Figure 4 shows the quantitative results obtained as described above. It can be seen that the generalization distances, i.e., d (blue) and \(\hat{d}\) (red), are minimum at \(J=6\). Compared to PCA, both generalization and specificity improve (indicated in Table 1). Also, note that as the number of clusters increases and the variations within each cluster are eliminated, specificity error improves. To understand this behavior, consider an extreme case, where every training point set becomes the cluster of it own. In that case, all the intra-cluster variations are eliminated and the trained model becomes strictly specific to the training data. It is noteworthy that the model evidence is maximized at \(J=2\) (see Fig. 4(c)), which is the expected number of clusters at each experiment. The discrepancy between this number of clusters and \(J=6\) where the generalization error is minimum could be due to the approximations that are made in computing the predictive distribution. Nevertheless, as shown in Table 1, at both \(J=2,6\) results are significantly improved over PCA model.

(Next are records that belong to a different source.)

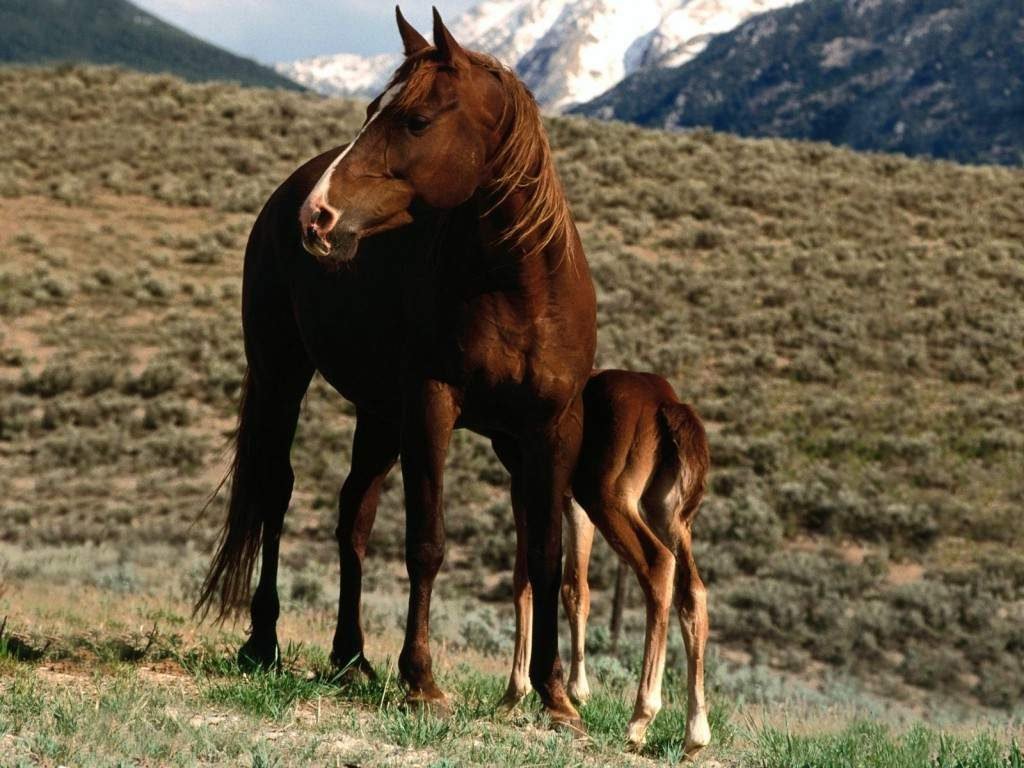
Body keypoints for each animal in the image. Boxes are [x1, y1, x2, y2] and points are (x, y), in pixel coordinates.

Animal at [194, 9, 598, 729]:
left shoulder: (551, 428)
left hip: (379, 415)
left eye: (415, 121)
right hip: (282, 377)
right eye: (369, 110)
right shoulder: (432, 406)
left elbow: (545, 558)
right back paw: (264, 641)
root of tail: (285, 191)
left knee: (353, 515)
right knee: (275, 489)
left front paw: (554, 697)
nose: (318, 217)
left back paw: (351, 657)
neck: (519, 288)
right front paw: (422, 681)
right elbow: (426, 543)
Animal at [501, 370, 712, 753]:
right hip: (667, 513)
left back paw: (640, 719)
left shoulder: (525, 484)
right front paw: (576, 694)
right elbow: (575, 589)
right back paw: (695, 733)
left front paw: (513, 695)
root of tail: (666, 403)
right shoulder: (570, 501)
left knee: (658, 564)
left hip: (609, 501)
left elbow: (524, 580)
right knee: (693, 591)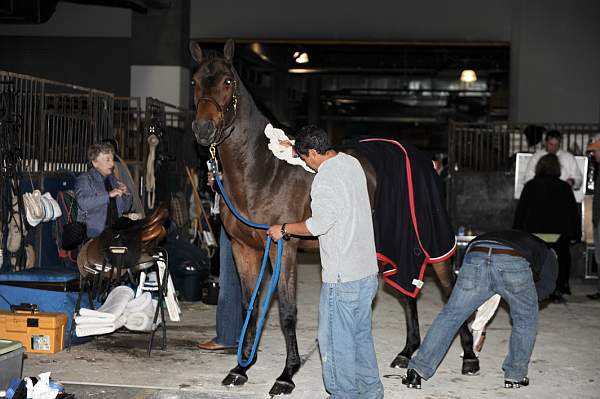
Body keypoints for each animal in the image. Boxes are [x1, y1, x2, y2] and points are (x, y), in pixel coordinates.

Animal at [188, 39, 478, 396]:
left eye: (228, 81)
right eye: (195, 81)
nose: (203, 129)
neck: (264, 172)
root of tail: (426, 160)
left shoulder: (285, 246)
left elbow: (287, 311)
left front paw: (286, 375)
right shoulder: (245, 249)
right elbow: (249, 306)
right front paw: (241, 367)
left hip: (431, 243)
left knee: (451, 291)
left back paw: (468, 357)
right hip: (392, 247)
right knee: (408, 294)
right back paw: (406, 354)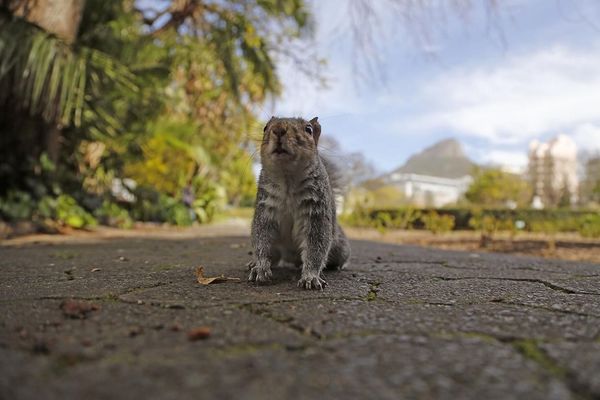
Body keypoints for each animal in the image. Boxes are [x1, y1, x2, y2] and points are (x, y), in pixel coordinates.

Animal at [248, 116, 352, 290]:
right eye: (265, 128)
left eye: (308, 129)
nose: (278, 130)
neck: (287, 178)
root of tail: (292, 258)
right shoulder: (265, 209)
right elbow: (261, 239)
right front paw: (260, 267)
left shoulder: (316, 213)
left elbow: (316, 247)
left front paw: (310, 277)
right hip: (277, 248)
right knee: (274, 255)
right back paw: (254, 263)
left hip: (339, 247)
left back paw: (337, 266)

Next, we evaluate the clustering efficiency by comparing the estimated labels of the point sets to ground truths. For these experiments, by setting \(L=2\), \(J=2\), we independently apply the method to cluster all the available normal-PH and normal-HCM cases. We observe that at both experiments only 2 out of 53 cases are clustered incorrectly as normals cases. The first mode of variation both in 3D and in longitudinal cross sections are visualized in Fig. 5. It can be seen that, in the normal heart (see (a) and (d)), LV is significantly larger than RV, and when compared to PH and HCM, it is more spherical. On the other hand, in the PH heart ((b) and (e)), the RV is evidently dilated and the LV loses it roundness. Finally, significant thickening of the septum and shrinkage of LV are noticeable in the HCM heart ((c) and (f)). These morphological variations in the normal heart have been reported for both pathologies [9, 14].

4 Conclusion

We proposed a unified framework for joint clustering and component analysis of point sets. We modeled the pdf of point sets as a mixture of principal component analyzers, where the labels of the point sets and variations of clusters are derived through a Variational Bayesian framework. The method is flexible to handle point sets with no point-to-point correspondences. We showed that the method can identify the number of clusters automatically, and outperform traditional PCA based SSMs in generalization and specificity. Application of the proposed framework to heart data sets shows successful clustering of normal and pathological cases, as well as extraction of their intra-cluster variations.